#### Task prompt
Each line of the records below that holds "Суперкубок" should be copied out.

[Data excerpts]
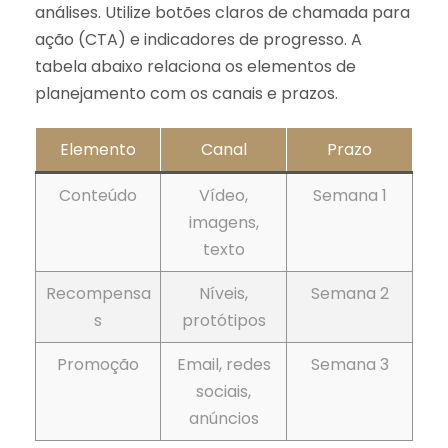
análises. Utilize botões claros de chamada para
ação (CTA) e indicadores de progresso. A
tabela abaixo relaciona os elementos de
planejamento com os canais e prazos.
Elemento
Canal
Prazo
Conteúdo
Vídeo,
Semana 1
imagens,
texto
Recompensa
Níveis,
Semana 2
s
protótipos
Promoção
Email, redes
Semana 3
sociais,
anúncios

...

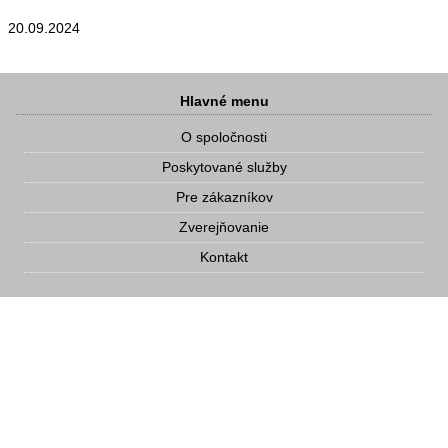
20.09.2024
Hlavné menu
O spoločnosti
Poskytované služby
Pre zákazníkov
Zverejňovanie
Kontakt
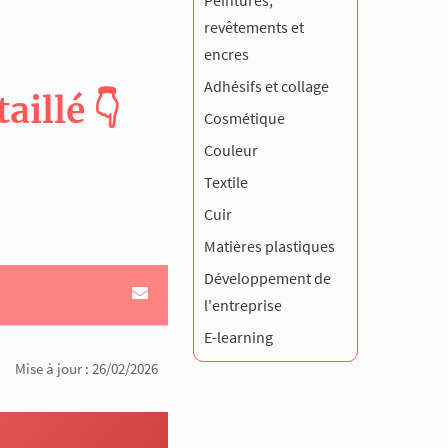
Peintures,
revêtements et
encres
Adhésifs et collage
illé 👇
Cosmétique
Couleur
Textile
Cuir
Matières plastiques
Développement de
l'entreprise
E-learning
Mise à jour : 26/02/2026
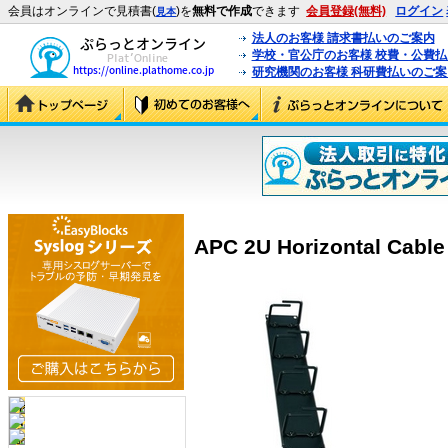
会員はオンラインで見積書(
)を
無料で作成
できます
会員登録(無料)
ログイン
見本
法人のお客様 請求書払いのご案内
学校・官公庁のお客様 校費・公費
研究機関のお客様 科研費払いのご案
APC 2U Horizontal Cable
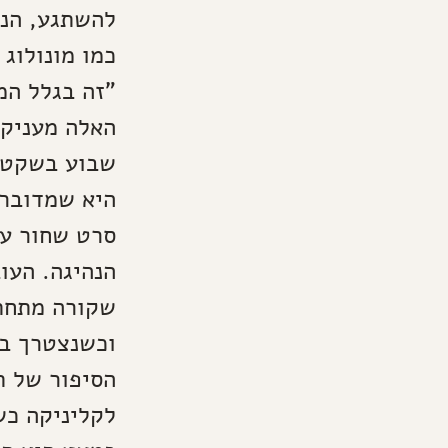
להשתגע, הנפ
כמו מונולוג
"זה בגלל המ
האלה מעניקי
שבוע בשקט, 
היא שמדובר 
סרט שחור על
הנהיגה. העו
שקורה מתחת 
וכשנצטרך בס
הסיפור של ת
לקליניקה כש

...

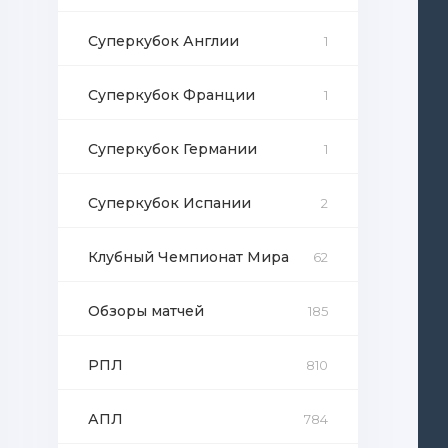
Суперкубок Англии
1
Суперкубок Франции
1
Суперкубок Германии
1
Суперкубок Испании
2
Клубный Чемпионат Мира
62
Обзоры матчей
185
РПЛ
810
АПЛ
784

#### Task result
Суперкубок Англии
Суперкубок Франции
Суперкубок Германии
Суперкубок Испании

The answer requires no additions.